Although we cannot assume that a female physician will be better than a male physician, studies have shown some relevant differences. Female physicians generally see fewer patients than male physicians do in a given time period and thus spend more time with each individual.11 Female physicians may be more successful communicators than male physicians because they listen better, tell you more, ask you more questions, elicit more patient disclosure, facilitate more patient participation, establish a  dialogue, and are more empathetic.12 Female physicians are more likely to advise and offer preventive services such as Pap smears, clinical breast examinations, and mammograms.13 Research on the effect of gender among other types of providers is limited, perhaps because of the small number of men in fields such as nursing and midwifery.

Excerpted from the 2005 edition of Our Bodies, Ourselves, © 2005, Boston Women's Health Book Collective.


10. Michelle Harrison, A Woman in Residence (New York: Fawcett Book Group, 1993).

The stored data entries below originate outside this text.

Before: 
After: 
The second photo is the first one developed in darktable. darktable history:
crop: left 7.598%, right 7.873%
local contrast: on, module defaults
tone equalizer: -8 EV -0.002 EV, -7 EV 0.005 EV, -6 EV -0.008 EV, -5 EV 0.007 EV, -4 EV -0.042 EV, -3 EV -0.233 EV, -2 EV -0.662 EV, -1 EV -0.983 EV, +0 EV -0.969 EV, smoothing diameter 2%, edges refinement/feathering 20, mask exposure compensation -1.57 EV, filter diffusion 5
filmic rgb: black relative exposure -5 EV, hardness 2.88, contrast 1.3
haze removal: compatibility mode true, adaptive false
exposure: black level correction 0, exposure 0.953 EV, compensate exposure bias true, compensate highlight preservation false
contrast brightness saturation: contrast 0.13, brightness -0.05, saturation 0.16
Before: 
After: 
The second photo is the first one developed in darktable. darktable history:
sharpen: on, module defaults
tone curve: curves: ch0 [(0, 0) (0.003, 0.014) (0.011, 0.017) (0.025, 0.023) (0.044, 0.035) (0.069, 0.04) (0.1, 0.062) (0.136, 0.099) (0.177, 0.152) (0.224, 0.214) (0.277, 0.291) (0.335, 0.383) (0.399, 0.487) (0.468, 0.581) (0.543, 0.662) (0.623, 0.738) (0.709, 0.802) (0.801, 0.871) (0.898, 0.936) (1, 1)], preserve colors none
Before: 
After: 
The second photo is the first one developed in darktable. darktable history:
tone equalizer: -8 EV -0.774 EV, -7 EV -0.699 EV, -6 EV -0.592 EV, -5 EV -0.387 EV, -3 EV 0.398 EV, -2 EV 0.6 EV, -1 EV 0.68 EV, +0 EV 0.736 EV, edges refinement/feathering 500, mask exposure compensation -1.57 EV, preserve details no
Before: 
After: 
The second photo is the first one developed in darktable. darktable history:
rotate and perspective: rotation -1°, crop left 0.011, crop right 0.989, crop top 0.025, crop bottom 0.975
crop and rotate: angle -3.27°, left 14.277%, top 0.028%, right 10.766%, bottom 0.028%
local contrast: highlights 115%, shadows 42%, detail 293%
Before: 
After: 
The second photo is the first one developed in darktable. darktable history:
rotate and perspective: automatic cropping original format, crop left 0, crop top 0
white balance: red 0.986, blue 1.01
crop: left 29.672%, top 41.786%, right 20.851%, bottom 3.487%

11. Lucy Candib, The Gender of the Doctor: What Is the Difference in Practice?, Cabot Series Primary Care Lecture, Harvard Medical School, December 12, 1996.
12. D. L. Roter and J. A. Hall, Examining Gender Specific Issues in Patient-Physician Communication, Women's Health and Primary Care: A Workshop to Build a Research and Policy Agenda (Washington, DC: George Washington University Center for Health Policy Research, 1994).
13. N. Lurie, J. Slater, P. McGovern, et al., Preventive Services for Women: Does the Sex of the Physician Matter?, New England Journal of Medicine 329 (1993): 478-82.